Exercise =>
Tally how many lines in the material include the word "Able", then give that figure by itself.

Data for the task =>

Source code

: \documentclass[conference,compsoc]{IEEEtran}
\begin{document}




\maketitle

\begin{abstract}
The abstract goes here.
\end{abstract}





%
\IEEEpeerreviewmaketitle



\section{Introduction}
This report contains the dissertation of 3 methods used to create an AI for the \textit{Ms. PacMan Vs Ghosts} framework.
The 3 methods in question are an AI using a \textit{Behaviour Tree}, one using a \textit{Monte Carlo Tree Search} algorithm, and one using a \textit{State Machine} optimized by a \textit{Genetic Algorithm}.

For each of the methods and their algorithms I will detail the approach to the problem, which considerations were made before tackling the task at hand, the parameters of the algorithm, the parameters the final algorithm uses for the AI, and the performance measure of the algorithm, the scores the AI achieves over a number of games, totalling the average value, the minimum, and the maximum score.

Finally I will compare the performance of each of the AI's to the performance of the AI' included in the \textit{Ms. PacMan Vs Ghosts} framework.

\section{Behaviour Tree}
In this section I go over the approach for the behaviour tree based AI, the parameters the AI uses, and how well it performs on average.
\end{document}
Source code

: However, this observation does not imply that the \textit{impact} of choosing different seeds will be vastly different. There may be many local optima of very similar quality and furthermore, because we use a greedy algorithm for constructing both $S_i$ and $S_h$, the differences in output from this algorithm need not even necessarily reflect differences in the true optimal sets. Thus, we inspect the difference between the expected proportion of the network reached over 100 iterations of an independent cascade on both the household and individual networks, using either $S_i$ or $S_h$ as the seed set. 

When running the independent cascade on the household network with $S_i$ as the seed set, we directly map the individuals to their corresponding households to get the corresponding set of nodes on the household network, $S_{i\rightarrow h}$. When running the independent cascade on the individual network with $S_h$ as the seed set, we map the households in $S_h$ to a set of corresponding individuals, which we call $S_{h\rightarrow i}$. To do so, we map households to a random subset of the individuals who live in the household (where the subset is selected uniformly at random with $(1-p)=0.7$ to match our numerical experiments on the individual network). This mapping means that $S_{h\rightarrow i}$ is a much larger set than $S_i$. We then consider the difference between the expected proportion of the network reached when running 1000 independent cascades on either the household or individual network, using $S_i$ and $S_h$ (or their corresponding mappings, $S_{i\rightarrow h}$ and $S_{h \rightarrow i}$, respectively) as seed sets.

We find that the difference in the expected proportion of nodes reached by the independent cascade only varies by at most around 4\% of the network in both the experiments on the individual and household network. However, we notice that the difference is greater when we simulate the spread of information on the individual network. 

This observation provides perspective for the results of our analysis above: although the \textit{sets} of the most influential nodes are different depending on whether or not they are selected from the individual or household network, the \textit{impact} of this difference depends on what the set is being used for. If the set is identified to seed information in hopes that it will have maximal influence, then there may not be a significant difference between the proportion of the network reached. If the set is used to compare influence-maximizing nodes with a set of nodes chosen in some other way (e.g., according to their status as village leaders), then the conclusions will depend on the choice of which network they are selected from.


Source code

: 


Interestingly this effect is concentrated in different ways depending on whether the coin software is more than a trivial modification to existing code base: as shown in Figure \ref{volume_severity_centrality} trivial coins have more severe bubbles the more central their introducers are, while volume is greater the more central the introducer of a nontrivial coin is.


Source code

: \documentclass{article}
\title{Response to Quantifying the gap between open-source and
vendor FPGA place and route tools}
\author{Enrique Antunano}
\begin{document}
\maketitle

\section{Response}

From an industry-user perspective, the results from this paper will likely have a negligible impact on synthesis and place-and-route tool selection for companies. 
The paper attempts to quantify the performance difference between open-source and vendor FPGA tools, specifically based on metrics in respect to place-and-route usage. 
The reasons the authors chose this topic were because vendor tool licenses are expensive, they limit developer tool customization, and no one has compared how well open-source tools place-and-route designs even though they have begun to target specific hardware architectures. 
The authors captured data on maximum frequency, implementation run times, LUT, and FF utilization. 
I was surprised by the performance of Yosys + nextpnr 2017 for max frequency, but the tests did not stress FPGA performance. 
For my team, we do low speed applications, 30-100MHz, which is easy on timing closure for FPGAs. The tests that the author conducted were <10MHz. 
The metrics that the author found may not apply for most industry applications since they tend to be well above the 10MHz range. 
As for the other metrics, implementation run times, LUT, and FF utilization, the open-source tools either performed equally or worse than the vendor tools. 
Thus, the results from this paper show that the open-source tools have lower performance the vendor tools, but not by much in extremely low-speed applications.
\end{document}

---

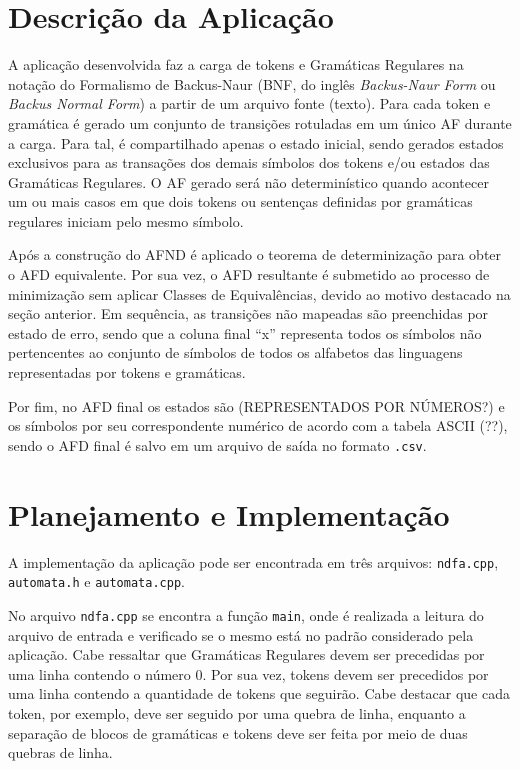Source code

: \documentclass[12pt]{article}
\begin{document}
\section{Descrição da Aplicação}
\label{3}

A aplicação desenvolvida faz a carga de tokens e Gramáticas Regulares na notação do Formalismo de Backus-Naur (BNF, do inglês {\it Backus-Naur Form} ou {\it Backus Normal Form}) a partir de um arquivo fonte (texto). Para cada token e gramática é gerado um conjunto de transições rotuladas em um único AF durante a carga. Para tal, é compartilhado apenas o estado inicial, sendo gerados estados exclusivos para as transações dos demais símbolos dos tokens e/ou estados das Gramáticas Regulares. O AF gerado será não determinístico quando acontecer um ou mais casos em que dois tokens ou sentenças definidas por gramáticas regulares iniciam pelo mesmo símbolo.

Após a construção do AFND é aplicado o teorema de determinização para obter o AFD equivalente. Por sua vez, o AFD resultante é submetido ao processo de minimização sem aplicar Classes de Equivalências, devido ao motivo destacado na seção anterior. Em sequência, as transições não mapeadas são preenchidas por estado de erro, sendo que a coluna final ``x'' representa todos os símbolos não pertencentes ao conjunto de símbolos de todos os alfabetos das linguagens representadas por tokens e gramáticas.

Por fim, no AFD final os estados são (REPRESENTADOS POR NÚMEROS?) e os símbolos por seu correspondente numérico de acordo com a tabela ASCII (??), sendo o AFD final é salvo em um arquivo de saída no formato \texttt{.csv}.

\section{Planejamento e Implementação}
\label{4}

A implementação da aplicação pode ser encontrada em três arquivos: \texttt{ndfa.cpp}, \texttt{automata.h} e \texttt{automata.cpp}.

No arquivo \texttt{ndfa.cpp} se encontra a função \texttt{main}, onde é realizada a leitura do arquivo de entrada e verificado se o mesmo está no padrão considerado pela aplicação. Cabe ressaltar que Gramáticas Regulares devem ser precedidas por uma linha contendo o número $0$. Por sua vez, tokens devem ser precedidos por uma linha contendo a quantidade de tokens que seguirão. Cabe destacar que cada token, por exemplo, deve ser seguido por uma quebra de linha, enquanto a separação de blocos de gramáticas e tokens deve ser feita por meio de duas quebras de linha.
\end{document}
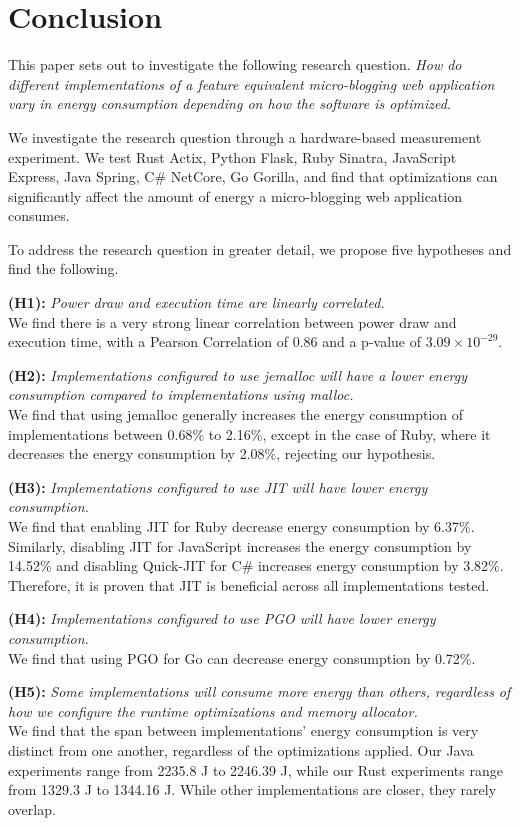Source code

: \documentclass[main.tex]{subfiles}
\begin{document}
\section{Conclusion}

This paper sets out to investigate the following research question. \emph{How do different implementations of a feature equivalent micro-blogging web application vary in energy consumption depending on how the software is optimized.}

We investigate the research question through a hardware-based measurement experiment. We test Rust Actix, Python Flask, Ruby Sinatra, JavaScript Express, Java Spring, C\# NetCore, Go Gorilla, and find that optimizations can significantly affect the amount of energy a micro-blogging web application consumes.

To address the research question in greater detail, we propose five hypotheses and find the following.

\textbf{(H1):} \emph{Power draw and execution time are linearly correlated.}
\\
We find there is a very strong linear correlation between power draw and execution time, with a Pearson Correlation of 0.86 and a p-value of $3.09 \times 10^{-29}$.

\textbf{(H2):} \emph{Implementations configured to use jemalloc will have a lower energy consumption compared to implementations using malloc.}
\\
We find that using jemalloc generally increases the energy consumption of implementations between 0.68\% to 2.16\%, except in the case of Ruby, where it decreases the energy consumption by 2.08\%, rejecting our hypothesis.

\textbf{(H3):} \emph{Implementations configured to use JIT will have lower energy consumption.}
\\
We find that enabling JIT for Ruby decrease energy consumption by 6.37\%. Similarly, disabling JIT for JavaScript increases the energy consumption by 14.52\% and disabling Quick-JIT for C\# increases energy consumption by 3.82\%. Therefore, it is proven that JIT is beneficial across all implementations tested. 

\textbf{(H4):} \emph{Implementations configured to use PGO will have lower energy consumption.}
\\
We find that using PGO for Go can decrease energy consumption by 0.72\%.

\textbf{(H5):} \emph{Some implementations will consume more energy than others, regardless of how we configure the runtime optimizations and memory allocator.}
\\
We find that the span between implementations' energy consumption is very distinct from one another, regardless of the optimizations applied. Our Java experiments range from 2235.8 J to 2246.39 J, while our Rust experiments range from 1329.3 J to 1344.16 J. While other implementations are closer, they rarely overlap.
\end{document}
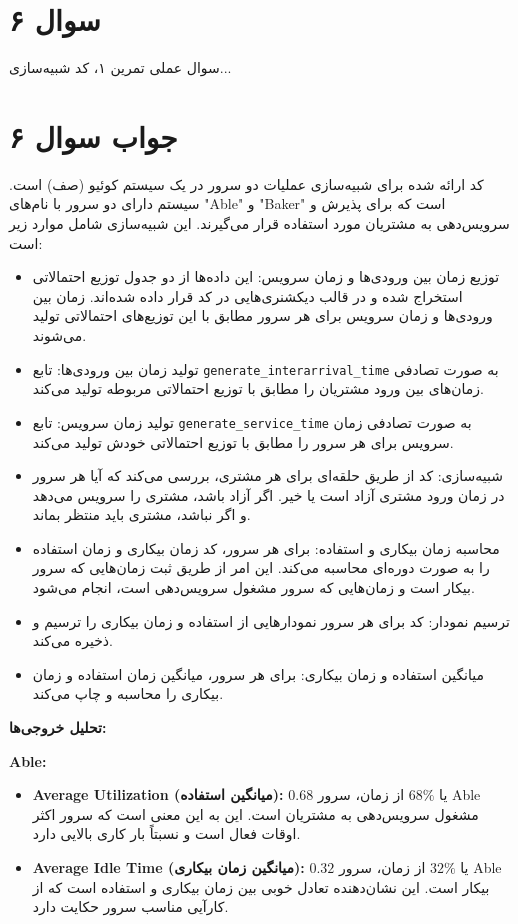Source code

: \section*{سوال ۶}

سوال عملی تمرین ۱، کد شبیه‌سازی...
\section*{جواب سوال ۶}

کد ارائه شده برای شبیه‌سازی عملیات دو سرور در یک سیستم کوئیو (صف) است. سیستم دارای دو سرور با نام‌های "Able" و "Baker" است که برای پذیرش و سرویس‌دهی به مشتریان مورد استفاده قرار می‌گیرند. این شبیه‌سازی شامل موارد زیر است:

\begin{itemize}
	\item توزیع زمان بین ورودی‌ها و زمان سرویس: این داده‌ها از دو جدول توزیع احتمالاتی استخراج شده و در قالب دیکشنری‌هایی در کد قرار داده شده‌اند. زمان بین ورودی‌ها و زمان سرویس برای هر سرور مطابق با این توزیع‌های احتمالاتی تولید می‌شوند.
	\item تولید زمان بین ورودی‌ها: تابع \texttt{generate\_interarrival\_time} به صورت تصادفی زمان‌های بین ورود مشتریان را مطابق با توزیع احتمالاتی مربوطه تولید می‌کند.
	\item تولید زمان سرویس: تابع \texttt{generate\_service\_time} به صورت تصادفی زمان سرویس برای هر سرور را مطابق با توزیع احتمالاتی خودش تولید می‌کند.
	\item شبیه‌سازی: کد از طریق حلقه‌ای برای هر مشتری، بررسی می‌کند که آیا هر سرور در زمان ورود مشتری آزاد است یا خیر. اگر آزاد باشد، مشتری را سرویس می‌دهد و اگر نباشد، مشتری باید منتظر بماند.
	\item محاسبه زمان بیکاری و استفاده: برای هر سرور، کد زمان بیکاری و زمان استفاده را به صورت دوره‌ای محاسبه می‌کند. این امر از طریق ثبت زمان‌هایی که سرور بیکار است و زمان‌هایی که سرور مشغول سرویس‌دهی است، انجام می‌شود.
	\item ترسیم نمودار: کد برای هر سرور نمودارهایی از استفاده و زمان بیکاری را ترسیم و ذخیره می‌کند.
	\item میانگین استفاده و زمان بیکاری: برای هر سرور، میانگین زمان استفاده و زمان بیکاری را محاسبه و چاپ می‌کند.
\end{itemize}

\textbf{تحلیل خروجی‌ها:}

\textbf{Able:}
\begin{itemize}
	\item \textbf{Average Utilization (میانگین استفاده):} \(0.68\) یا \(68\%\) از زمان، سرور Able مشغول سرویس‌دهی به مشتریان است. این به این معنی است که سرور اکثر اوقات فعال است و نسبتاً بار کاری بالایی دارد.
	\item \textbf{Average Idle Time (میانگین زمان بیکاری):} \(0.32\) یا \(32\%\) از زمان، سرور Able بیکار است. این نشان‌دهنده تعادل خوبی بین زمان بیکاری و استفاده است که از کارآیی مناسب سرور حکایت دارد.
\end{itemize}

Answer to the exercise =>
4